Homicide rates in large U.S. cities jumped by more than 30 percent in 2020, on average, and those rates have climbed another 24 percent this year, according to preliminary data from criminologists. Rising crime might seem strange during a pandemic, with large cities locked down, many employees working from home, and people—in theory—meeting less in person. So, what’s behind the spike in violent crime in the United States?

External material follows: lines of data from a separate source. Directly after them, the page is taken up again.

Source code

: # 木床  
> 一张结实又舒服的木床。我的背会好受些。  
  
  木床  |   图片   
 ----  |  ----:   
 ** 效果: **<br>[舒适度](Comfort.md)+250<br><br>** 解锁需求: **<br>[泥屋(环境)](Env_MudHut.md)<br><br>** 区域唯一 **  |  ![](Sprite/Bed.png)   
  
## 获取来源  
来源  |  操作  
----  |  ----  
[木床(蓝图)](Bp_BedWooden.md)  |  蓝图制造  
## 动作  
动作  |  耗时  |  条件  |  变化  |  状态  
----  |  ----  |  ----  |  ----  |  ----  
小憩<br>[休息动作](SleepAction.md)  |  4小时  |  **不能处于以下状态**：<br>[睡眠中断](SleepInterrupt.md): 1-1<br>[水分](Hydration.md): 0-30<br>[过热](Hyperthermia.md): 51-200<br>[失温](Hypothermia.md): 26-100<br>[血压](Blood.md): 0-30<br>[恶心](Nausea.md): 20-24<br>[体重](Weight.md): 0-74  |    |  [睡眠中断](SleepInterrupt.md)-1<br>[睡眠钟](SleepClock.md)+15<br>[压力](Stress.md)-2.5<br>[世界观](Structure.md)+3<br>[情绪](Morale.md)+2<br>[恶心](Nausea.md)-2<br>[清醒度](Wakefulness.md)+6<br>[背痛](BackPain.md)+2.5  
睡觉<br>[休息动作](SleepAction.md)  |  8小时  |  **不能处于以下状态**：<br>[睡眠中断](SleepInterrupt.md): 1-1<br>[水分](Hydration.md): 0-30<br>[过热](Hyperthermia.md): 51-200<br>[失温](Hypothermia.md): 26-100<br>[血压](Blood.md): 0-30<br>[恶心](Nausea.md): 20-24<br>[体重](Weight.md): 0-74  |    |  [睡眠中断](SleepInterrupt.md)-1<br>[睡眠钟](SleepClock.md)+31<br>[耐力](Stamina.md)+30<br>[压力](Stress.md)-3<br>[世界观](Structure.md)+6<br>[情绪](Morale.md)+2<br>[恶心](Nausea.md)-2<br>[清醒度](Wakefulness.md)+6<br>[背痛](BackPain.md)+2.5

Tom Clark is a professor of political science and the co-director of the Politics of Policing Lab at Emory University. Clark says that, while there aren’t definitive answers on why crime rises or falls, the continuing increase seems linked to the economic hardships and frustration caused by the pandemic. The escalation in gun sales in recent years is almost certainly a factor, as is the disintegration of trust between police and many communities after George Floyd’s killing and through the country’s longer-term cycle of high-profile police brutality and protest. Meanwhile, the slogan Defund the police has politically harmed Democratic Party–which their opponent in the Republican Party have ceaselessly assailed for its association with the slogan—but, Clark says, recent elections point to an electoral advantage not in tacking away from or toward supporting police but in balancing support for police with practical police reforms …


Michael Bluhm: Why is this happening?

Tom Clark: The answer is that we don’t know, and I suspect we will never know. A way to understand why is to think about the mirror image—the early ‘90s, where crime began to fall. Thirty years later, with a tremendous amount of research, we still don’t know why crime fell. There’s still debate.